Sarah Helm, arthritis sufferer and executive director of the Drug Foundation, has experienced the life changing impact of medicinal cannabis.

"I had gotten to the point where at times it felt like every bone in my feet were broken and I could barely walk.” Helm told RNZ.

"And within several weeks [of taking the product], pain and inflammation have basically disappeared and I have a completely different life as a result."

Despite medicinal cannabis being legal in New Zealand, many patients face significant difficulties getting access to cannabis products due to cost, misperception and lack of information.

Cannabinoid products have no intoxicating effects and can be taken to treat the symptoms of autoimmune diseases, epilepsy, chronic pain and anxiety.

"Because the drugs aren't funded, most people cannot afford to purchase them even if they were able to obtain a prescription."

Even with a prescription, products can cost upwards of $1000 per month.

"The cost of accessing legal medicinal cannabis products is a massive barrier for people, and one that NUBU is working hard to address.
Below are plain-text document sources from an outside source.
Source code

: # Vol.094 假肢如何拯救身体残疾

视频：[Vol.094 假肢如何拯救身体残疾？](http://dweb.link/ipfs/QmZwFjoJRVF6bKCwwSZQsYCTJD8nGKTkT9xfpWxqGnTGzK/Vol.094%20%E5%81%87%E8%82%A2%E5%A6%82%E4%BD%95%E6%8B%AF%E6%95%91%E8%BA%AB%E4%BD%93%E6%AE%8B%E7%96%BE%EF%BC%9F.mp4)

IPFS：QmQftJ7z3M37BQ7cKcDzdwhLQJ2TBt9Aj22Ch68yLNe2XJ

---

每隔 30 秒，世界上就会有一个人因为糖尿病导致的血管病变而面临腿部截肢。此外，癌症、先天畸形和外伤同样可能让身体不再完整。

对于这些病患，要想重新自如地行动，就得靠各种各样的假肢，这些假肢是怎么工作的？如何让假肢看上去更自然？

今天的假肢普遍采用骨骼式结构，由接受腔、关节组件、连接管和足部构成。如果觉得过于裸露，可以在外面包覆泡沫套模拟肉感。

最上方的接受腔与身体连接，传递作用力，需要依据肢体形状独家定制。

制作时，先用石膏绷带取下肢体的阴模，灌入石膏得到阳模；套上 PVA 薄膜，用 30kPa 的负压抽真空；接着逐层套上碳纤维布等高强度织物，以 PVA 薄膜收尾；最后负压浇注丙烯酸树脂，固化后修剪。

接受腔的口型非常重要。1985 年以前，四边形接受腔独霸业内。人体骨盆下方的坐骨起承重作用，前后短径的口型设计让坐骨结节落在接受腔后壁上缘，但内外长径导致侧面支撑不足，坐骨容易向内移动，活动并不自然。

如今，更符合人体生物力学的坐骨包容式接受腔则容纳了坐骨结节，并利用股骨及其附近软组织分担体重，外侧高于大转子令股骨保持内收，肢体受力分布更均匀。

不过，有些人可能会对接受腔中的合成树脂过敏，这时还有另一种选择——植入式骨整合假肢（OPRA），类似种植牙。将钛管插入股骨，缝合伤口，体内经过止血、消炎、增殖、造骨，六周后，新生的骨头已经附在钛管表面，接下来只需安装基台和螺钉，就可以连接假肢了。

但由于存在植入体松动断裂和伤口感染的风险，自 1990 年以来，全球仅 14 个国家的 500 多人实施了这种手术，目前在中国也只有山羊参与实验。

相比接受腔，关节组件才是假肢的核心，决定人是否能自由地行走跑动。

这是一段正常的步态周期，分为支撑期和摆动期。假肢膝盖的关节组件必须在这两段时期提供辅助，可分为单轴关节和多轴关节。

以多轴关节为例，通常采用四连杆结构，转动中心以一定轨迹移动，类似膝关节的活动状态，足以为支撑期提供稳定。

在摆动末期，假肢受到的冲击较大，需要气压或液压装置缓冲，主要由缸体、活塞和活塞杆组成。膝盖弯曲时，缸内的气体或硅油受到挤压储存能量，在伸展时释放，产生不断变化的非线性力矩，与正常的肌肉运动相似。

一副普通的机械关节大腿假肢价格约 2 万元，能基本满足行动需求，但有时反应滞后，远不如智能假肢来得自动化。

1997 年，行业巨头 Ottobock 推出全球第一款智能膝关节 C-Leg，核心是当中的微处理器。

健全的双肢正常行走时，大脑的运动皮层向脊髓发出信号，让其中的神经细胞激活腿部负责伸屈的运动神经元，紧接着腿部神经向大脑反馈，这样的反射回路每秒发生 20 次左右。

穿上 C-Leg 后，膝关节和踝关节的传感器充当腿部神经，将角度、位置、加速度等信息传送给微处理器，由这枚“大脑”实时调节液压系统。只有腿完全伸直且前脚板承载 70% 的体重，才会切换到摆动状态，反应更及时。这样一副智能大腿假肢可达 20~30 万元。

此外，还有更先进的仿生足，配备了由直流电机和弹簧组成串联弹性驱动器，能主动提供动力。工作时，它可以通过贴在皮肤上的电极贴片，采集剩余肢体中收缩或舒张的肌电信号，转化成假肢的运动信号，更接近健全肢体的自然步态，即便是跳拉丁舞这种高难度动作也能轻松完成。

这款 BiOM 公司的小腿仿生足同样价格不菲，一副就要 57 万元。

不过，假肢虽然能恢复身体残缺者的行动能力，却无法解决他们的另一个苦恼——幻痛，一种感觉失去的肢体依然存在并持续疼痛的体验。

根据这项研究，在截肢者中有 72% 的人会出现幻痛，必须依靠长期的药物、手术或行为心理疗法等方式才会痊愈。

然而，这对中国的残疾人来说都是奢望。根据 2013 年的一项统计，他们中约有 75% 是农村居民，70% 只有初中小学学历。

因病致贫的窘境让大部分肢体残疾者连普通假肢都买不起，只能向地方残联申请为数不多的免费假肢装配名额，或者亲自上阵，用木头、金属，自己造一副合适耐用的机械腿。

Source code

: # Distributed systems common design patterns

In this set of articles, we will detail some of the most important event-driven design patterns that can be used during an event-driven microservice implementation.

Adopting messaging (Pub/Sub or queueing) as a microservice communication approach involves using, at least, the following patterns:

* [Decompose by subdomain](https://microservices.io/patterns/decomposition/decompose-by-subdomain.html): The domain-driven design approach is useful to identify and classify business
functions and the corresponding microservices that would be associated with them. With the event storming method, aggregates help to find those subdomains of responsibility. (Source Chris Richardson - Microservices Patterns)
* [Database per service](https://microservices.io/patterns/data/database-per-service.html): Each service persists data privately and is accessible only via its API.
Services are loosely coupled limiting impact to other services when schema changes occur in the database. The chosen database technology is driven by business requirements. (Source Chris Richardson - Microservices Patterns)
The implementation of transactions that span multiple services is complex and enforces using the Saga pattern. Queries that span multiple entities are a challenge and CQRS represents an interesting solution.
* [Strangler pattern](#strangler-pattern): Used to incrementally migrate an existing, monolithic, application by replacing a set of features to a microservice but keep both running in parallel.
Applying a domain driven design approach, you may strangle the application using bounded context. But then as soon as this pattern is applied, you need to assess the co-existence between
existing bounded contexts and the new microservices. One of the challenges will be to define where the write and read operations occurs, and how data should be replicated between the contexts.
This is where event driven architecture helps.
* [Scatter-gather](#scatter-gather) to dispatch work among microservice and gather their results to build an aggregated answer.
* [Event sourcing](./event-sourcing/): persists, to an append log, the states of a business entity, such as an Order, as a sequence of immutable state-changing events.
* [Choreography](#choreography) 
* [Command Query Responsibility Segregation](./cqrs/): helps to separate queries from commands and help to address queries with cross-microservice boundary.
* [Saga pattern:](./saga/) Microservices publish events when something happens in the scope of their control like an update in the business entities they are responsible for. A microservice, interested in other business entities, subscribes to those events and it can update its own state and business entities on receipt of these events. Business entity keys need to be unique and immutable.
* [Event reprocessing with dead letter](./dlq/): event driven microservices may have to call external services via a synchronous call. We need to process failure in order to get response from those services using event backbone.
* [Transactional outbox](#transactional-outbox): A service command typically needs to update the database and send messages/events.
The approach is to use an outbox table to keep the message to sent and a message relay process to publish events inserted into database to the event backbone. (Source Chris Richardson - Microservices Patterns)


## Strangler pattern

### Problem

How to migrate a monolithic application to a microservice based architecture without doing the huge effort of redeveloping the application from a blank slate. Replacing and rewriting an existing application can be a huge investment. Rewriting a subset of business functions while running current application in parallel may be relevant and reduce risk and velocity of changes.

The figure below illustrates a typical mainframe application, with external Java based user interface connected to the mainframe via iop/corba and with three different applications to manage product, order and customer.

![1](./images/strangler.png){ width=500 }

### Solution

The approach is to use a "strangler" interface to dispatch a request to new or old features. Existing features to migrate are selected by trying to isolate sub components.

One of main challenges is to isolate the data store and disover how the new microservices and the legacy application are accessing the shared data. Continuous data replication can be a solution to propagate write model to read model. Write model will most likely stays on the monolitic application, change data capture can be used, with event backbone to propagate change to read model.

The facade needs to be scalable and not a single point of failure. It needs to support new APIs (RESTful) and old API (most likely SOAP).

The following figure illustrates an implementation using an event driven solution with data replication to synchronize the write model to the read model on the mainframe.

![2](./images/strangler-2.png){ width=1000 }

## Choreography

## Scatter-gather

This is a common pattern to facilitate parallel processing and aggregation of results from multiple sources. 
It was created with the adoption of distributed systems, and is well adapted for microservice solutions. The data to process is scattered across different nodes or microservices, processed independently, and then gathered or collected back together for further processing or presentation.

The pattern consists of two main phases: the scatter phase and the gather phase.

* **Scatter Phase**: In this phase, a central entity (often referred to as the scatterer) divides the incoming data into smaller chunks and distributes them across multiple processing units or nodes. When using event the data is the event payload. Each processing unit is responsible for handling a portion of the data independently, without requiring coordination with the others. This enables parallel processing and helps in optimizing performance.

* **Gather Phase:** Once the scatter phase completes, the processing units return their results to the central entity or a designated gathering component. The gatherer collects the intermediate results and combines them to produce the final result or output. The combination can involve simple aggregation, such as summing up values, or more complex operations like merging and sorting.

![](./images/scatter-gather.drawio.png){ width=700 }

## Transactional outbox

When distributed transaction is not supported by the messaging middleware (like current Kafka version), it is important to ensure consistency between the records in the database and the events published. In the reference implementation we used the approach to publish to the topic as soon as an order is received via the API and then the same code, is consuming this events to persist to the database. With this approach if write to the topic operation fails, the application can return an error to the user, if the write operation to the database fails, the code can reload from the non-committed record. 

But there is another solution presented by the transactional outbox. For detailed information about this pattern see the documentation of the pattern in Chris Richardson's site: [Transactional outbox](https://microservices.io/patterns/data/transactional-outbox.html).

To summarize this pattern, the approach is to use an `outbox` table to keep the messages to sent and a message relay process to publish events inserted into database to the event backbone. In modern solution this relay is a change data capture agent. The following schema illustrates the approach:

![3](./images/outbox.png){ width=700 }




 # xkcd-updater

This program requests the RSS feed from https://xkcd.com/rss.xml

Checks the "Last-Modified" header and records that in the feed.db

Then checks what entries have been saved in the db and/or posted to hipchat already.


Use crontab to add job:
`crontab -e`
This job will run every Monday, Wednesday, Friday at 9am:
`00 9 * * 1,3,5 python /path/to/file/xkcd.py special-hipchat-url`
As the local NZ market establishes we would expect the prices to fall, bringing it in reach of those who require it." - Will Douglas, NUBU Pharmaceuticals

Helm said GPs also felt uncomfortable prescribing their patients with medicinal cannabis due to a lack of information.

Last year, NZ Doctor published research showing that 79 percent of GPs in New Zealand had concerns prescribing medicinal cannabis.

"Because of those access issues we are seeing patients having to turn to the black market.” said Helm.

"While attitudes are slowly changing, the stigma around medicinal cannabis is still prevalent, and is contributing to the barriers that some people face in accessing medicinal cannabis treatment." said Douglas.

Dr Bryan Betty, Royal New Zealand College of General Practitioners Medical Director, said the evidence base for medicinal cannabis was still evolving but GPs were hesitant about prescribing without robust trial data and with current research being “reasonably poor”.

GP David Feng opened Wellington’s Cannadoc clinic in December and is one of the very few medicinal cannabis specialists in the country.

Feng previously helped found a cannabis clinic in Melbourne and said the stigma around the drug stopped some doctors from prescribing it.

"A lot of doctors and patients have been told some ... unfortunate mistruths about medicinal cannabis.” said Feng

"There is no real lethal toxic dose you can give on medicinal cannabis... as opposed to... opiates where eventually everybody can hit a lethal dose.”